§ QUELLTEXT

Die 1996 begonnene Übergangsphase der Strommarktliberalisierung endet mit der Notwendigkeit, erstmals Investitionen in erheblichem Ausmaß unter den Rahmenbedingungen eines liberalisierten Strommarktes zu refinanzieren und dabei nicht auf implizite oder explizite Unterstützungsmechanismen (kostenlose Zuteilung von Emissionsberechtigungen des Emissionshandelssystems der Europäischen etc.) abstellen zu können.

·

Das Marktumfeld ist durch absehbar niedrige Commodity- (Brennstoff-, CO2u.a.) Preise gekennzeichnet. Daraus resultiert eine deutlich verringerte Ertragskraft der Strommengen- (Energy-only-) und Systemdienstleistungsmärkte. Diese Situation ist nicht primär auf die massiven Anteilsgewinne erneuerbarer Energien wie Sonne und Wind zurückzuführen, gleichwohl verstärken diese den latent vorhandenen Trend in Richtung (zu) niedriger Ertragspotenziale massiv.

[Extrahierte Datensätze]
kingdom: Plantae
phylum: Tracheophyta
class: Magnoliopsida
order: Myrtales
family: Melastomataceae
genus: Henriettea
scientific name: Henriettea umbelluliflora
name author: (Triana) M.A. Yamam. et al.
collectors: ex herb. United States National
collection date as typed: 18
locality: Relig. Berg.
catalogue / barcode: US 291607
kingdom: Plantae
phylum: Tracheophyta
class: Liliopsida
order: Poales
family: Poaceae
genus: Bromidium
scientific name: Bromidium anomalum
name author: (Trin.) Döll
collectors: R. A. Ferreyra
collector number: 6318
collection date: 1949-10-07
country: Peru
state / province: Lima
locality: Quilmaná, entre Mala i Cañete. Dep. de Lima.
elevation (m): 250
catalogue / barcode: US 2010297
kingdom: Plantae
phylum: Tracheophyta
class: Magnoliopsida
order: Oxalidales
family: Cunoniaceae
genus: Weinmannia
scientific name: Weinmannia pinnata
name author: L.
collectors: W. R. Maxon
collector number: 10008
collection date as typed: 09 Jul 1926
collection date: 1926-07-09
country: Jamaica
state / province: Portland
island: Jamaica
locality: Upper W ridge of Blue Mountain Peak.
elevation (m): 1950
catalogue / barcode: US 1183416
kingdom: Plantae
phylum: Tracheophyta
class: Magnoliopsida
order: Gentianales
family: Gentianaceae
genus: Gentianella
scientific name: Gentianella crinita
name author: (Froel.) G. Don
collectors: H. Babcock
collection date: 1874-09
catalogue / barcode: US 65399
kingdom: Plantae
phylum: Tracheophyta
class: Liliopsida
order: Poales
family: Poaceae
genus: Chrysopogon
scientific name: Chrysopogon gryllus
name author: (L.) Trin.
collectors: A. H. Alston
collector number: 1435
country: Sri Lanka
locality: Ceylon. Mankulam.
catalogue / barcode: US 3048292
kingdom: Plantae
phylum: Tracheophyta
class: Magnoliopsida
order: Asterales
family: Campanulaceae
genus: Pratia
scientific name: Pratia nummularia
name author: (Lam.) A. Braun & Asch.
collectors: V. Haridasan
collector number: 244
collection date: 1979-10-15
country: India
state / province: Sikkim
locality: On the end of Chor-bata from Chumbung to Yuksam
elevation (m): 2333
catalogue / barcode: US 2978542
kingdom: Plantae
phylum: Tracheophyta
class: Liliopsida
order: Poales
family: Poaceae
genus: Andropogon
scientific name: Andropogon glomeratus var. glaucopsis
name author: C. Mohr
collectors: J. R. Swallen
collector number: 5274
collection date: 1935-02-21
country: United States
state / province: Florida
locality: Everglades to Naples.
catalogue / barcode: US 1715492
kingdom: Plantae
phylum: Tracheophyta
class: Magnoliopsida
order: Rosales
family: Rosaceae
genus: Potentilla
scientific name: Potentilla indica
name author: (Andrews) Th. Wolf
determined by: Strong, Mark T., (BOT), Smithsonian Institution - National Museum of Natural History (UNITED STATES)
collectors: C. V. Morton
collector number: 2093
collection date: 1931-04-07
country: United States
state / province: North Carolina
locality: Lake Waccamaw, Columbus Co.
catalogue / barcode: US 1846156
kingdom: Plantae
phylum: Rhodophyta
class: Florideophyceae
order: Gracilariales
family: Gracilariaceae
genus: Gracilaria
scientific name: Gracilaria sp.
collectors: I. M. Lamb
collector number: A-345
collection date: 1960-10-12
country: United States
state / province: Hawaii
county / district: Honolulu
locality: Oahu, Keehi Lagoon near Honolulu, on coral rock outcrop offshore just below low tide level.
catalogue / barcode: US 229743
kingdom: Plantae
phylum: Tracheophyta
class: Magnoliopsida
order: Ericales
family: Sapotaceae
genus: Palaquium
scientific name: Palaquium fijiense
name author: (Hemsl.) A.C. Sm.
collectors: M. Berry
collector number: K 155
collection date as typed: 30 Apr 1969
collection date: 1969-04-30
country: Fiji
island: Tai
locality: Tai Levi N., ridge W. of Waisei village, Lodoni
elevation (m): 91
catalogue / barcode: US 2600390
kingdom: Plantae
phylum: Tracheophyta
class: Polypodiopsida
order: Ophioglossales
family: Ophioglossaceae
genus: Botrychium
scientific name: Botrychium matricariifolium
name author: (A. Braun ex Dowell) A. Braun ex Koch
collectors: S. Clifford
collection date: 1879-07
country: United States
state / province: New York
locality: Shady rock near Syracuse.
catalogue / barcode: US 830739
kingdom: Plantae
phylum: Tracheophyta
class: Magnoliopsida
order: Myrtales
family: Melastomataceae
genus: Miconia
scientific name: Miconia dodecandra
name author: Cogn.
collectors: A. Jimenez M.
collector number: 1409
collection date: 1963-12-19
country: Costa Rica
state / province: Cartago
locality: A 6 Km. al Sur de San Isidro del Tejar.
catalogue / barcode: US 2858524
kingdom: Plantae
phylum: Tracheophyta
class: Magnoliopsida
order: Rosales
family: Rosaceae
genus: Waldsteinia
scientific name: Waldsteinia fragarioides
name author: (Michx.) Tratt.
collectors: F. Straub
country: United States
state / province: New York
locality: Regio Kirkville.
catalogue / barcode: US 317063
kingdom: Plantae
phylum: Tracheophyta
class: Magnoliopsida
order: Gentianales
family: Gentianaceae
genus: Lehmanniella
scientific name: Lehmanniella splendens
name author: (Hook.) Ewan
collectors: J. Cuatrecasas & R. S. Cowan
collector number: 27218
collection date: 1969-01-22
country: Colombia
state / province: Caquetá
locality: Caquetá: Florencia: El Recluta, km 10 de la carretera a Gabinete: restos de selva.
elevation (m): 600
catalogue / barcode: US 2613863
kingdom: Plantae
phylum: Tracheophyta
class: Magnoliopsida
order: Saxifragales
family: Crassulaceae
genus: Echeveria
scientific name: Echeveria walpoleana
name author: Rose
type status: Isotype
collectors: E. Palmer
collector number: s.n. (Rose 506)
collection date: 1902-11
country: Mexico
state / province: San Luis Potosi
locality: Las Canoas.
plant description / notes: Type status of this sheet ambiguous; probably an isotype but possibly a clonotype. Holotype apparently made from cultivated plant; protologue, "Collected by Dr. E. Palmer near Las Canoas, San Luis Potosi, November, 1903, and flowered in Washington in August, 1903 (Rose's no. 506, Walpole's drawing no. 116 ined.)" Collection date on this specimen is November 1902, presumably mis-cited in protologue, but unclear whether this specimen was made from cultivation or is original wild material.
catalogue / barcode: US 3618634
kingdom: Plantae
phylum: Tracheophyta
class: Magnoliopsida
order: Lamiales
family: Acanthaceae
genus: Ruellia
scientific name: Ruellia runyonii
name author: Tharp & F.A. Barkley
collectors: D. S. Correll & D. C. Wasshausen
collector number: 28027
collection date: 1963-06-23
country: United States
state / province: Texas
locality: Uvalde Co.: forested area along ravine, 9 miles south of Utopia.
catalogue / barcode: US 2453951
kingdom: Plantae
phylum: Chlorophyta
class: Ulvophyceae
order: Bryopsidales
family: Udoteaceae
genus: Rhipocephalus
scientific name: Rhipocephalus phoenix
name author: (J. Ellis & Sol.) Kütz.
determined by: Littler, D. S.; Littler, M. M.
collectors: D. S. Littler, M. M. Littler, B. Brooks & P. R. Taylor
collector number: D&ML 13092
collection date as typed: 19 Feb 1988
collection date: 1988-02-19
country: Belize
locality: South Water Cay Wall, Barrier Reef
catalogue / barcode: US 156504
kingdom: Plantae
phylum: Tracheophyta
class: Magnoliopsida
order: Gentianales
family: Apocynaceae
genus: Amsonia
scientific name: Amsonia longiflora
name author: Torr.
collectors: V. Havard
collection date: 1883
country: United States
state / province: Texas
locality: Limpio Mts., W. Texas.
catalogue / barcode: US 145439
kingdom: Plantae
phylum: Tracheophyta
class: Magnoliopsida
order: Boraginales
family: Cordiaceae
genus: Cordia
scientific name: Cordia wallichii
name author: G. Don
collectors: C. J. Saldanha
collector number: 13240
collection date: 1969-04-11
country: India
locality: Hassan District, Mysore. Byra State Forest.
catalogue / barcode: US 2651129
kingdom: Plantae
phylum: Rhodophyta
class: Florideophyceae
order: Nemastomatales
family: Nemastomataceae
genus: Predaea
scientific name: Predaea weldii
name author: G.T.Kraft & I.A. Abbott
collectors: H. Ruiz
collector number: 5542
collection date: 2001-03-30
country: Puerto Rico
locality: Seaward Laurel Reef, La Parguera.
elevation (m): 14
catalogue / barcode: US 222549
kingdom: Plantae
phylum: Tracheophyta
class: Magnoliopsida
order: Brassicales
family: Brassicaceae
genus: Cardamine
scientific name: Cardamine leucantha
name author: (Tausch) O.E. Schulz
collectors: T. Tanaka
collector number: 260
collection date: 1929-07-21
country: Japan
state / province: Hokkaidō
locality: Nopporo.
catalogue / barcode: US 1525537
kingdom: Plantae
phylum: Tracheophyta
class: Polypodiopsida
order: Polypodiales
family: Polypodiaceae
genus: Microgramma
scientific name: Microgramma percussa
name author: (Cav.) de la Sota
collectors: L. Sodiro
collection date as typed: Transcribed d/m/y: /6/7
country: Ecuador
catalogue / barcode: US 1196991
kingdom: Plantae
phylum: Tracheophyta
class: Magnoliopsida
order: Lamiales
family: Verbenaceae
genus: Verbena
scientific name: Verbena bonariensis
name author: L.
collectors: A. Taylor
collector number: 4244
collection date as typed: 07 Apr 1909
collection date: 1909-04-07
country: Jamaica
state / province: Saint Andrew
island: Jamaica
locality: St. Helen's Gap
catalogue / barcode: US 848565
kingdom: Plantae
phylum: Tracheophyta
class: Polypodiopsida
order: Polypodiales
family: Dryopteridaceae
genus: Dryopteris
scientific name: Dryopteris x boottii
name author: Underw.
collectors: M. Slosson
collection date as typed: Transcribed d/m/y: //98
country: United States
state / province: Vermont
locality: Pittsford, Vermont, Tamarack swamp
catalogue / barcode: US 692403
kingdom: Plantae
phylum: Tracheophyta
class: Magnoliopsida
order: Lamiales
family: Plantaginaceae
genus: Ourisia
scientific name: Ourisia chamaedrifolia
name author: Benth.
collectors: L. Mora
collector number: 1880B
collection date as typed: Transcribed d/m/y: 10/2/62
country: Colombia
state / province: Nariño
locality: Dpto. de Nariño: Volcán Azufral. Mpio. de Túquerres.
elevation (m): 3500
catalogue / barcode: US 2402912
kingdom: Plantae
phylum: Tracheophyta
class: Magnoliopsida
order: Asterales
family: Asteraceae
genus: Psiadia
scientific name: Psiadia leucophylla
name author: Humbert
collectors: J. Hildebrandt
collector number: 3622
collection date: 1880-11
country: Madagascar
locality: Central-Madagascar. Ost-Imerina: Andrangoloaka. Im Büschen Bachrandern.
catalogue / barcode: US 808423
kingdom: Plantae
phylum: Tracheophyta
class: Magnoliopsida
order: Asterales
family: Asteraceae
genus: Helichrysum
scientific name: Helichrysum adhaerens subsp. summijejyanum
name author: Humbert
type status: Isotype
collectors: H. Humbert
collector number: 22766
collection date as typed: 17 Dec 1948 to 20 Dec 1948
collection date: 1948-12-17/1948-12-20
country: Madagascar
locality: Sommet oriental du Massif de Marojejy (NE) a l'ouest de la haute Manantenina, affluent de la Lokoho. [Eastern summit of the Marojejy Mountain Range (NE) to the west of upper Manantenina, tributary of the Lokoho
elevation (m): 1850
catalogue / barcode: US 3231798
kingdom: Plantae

§ AUFGABENLISTE
[A] Führen Sie aus dem Text zur Strommarktliberalisierung alle vollständig ausgeschriebenen Wörter auf, die den Bestandteil „markt“ oder „märkte“ enthalten, ohne Rücksicht auf Groß- und Kleinschreibung.
[B] In welchem Jahr begann laut dem Text zur Strommarktliberalisierung die Übergangsphase?
[C] Geben Sie den Text zur Strommarktliberalisierung wortgetreu wieder, von „Das Marktumfeld ist“ bis einschließlich „niedriger Ertragspotenziale massiv.“.

§ ERGEBNISSE JE AUFGABE
[A] Strommarktliberalisierung, Strommarktes, Marktumfeld, Systemdienstleistungsmärkte

[B] 1996

[C]
Das Marktumfeld ist durch absehbar niedrige Commodity- (Brennstoff-, CO2u.a.) Preise gekennzeichnet. Daraus resultiert eine deutlich verringerte Ertragskraft der Strommengen- (Energy-only-) und Systemdienstleistungsmärkte. Diese Situation ist nicht primär auf die massiven Anteilsgewinne erneuerbarer Energien wie Sonne und Wind zurückzuführen, gleichwohl verstärken diese den latent vorhandenen Trend in Richtung (zu) niedriger Ertragspotenziale massiv.